ESPE Abstracts (2015) 84 P-3-828

Long-Term Effects of a Ketogenic vs a Hypocaloric Diet in Children and Adolescents with Obesity

Ioanna Partsalaki, Alexia Karvela & Bessie E Spiliotis

Research Laboratory of the Division of Pediatric Endocrinology and Diabetes, Department of Pediatrics, University of Patras School of Medicine, Patras, Greece

Background: The prevalence of childhood obesity is high worldwide and predisposes to adult obesity and metabolic disorders. Many dietary approaches have been proposed to reduce this prevalence, but no single diet has proven to be superior to others in terms of long-term weight loss maintenance in children.

Objective and hypotheses: To evaluate and compare long-term body weight changes among obese children and adolescents who had lost at least 10% of their initial weight with either a ketogenic (very-low carbohydrate) or a hypocaloric diet after 6.83±1.7 years.

Method: 38 obese children and adolescents after weight loss intervention with a ketogenic (55.26%) or hypocaloric diet (44.73%) between 2005 and 2010 were reassessed. BMI SDS was calculated at baseline (BMI SDS 0), after the weight loss (BMI SDS 1) and after approximately 6.8 years(BMI SDS 2). Differences were assessed according to type of diet, gender and difficulty to retain the weight loss.

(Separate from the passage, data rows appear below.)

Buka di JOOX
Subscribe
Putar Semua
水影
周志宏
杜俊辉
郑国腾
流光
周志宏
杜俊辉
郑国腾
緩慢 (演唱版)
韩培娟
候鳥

Results: The ketogenic children started older (14.87±2.92 vs 12.87±2.79, P=0.039), had higher BMI SDS than the hypocaloric children (2.92±0.76 vs 2.37±0.58, P=0.019) and 71.4% were morbidly obese (BMI SDS>2.5). All children significantly decreased their BMI SDS 1 with a similar fold change (0.64). Assessment of BMI SDS according to time, type of diet or difficulty in retaining weight loss, revealed that BMI SDS decrease was irrespective of diet type or difficulty. All children decreased their BMI SDS by 0.4 in the last 6.8 years and this decrease was significant for those on the ketogenic diet (2.26±0.81 vs 1.8±1.22, P=0.005), except for two children that underwent bariatric surgery. Most of the children that followed the hypocaloric diet (75%) are currently lean or overweight BMI SDS (<2) and showed no differences according to difficulty.

Conclusion: Our data reveals the importance of life style intervention in childhood obesity. A BMI SDS decrease of approximately 0.5 is of great importance and can be retained and decreased further into young adulthood irrespective of the diet followed.